The anaesthetic is still used, on occasions, in hospitals. It is also one of three drugs administered in sequence supposedly to induce unconsciousness, paralyse the condemned convict -- so that witnesses do not see their death throes -- and stop the heart. The drugs are stipulated by US court rulings. Last summer, American manufacturers ran out of sodium thiopental.
Three people on death row -- Brandon Rhode, Emmanuel Hammond in Georgia, and Jeffrey Landrigan in Arizona -- have been executed using drugs exported by Dream Pharma. Reprieve says it has seen court papers showing that the firm sold sufficient quantities for at least 18 deaths.
California, additionally, has revealed that it has obtained enough sodium thiopental from unidentified UK suppliers for 85 executions.
Sodium thiopental is manufactured in Austria and sold to the Reading-based pharmaceutical company, Archimedes Pharma. Archimedes has denied having any direct dealing with, or knowledge of, Dream Pharma. "Archimedes does not export the product to the US," the company has said.

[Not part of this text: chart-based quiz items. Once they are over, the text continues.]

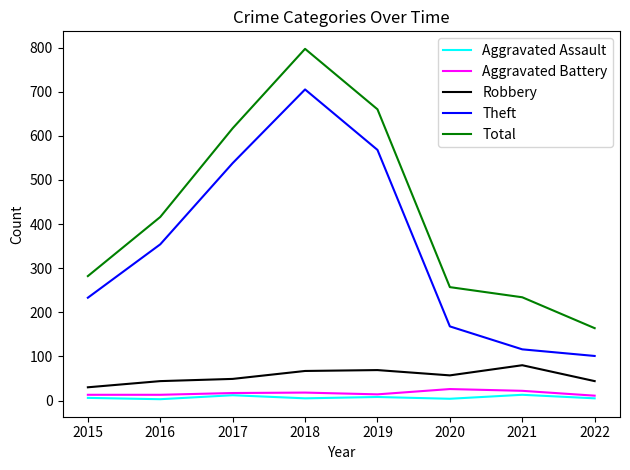

What is the total value across all series at 2019?

1319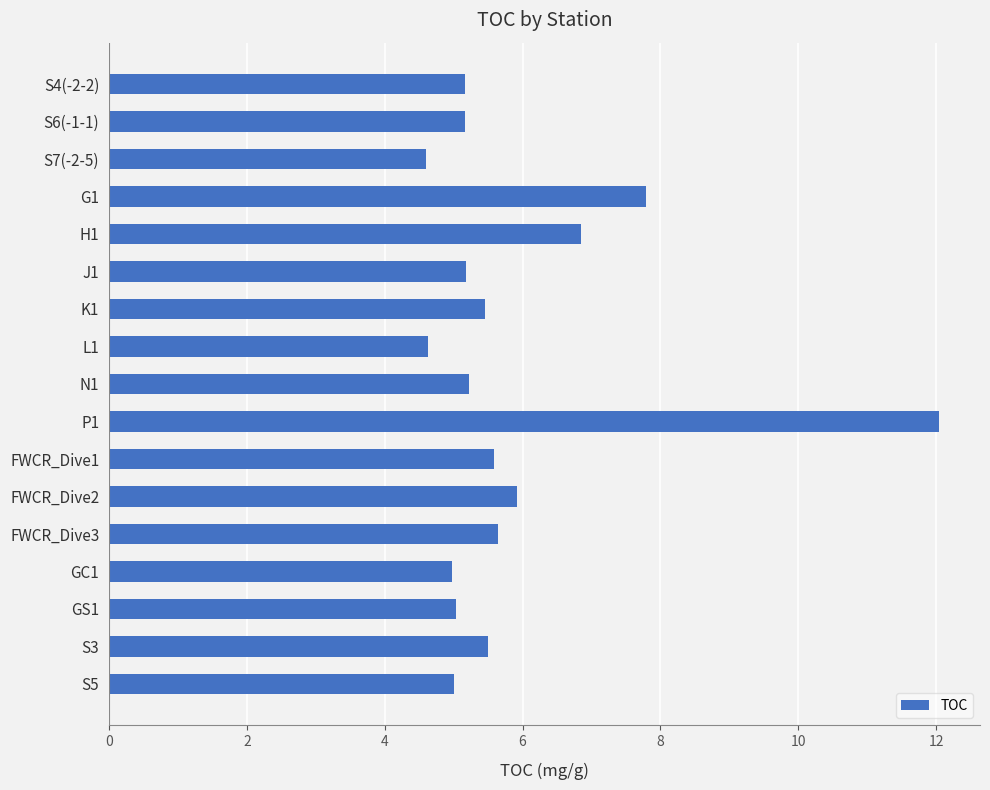

What is the difference between the maximum and second lowest values?

7.4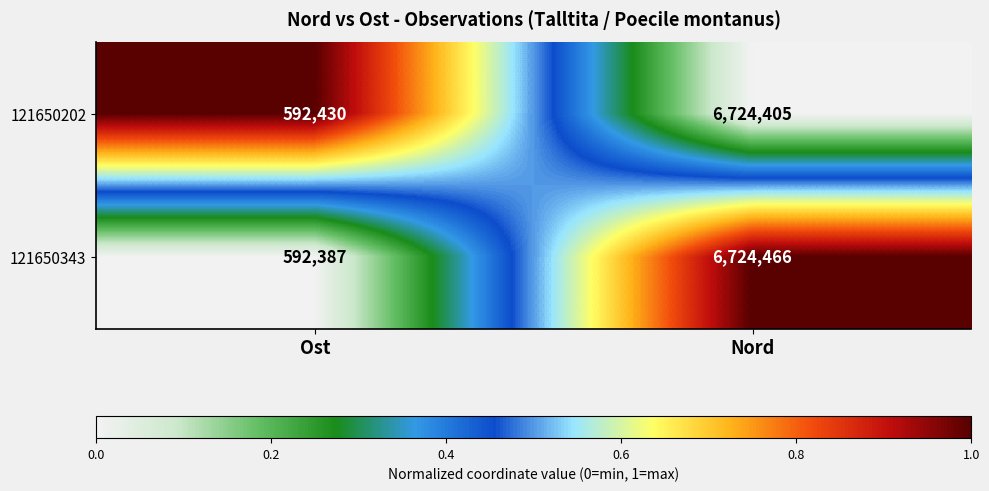

What is the sum of the 121650343 values at Ost and Nord?

7316853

The business secretary, Vince Cable, imposed export controls on overseas sales of sodium thiopental to the US last November. The department is considering whether to ban exports of pancuronium bromide and potassium chloride.

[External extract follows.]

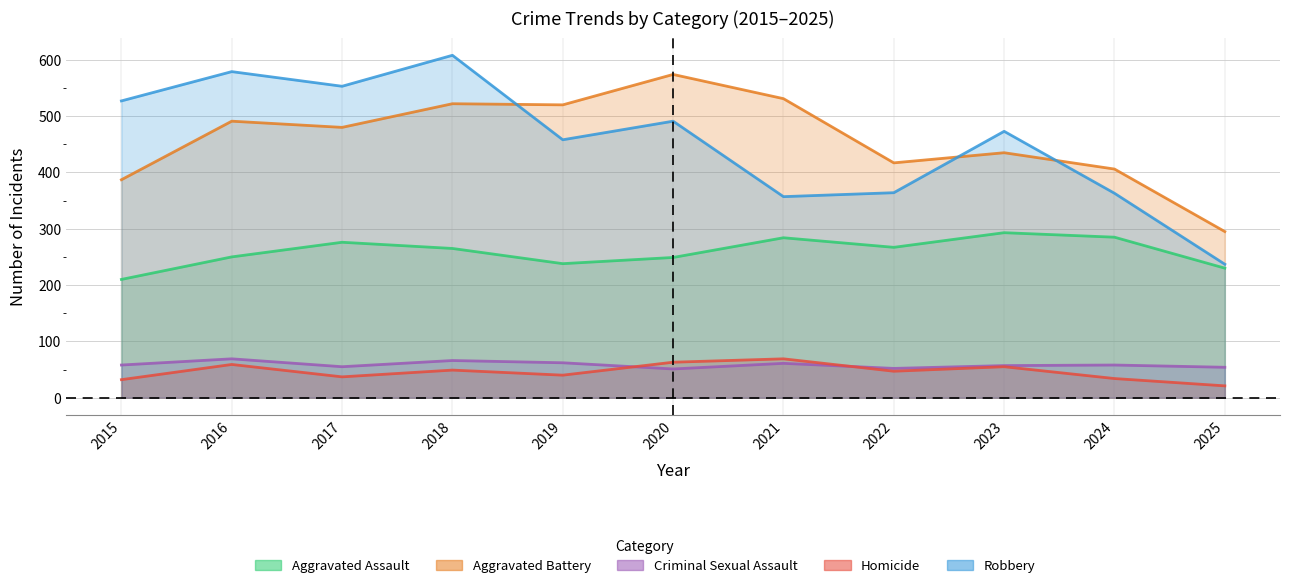

At which category is the sum across all series the highest?

2018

Macdonald said: "It is completely unacceptable that [the UK] should be supplying chemicals for use in executions. We need primary legislation to ban the knowing export of drugs for that purpose.
"Some of the markups on the drugs were up to 1,000%. This is profiteering. Parliament needs to intervene. I'm going to bring forward an amendment to a suitable bill."

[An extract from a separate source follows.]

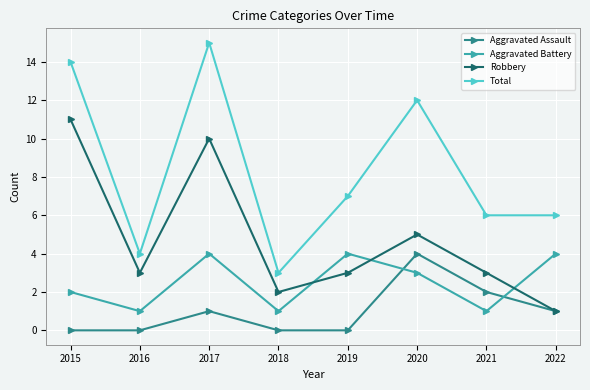

In Robbery, how many points are lower than both neighbors (excluding endpoints)?

2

The British Association of Pharmaceutical Wholesalers (BAPW) will warn this week that the Dream Pharma case highlights serious inadequacies in the licensing regime operated by the government's Medicines and Healthcare Products Regulatory Agency (MHRA).
Tony Garlick, the BPAW's technical director, claimed the association had a vested, financial interest in granting licences and was therefore unable to enforce correct handling of drugs according to medical guidelines. "The MHRA is self-financing," he said. "The more licences they grant, the more money they receive. They are granting too many licences to these small operators. They are not being inspected for 3 years and someone can do quite a lot of damage in that time. You don't need to be a qualified pharmacist to be a licensed wholesaler."
An MHRA spokesman said: "The MHRA recognises that there are a large number of licensed wholesale dealers in the UK. Traditionally the UK has had an active and diverse licensed wholesale dealing market and this extensive and varied sector has seemed to help protect the UK from supply shortages in the past.
"A wholesale dealer's licence is only issued after it is established that the appropriate standards of premises, controls and staff are in place. Wholesalers are now subject to a risk-based inspection programme and the MHRA undertakes a series of targeted inspections.
"The MHRA's independence and ability to carry out its regulatory functions are determined by UK and EU legal requirements, not by the way they are funded. Most leading medicines regulators worldwide are funded substantially or exclusively by user-fees."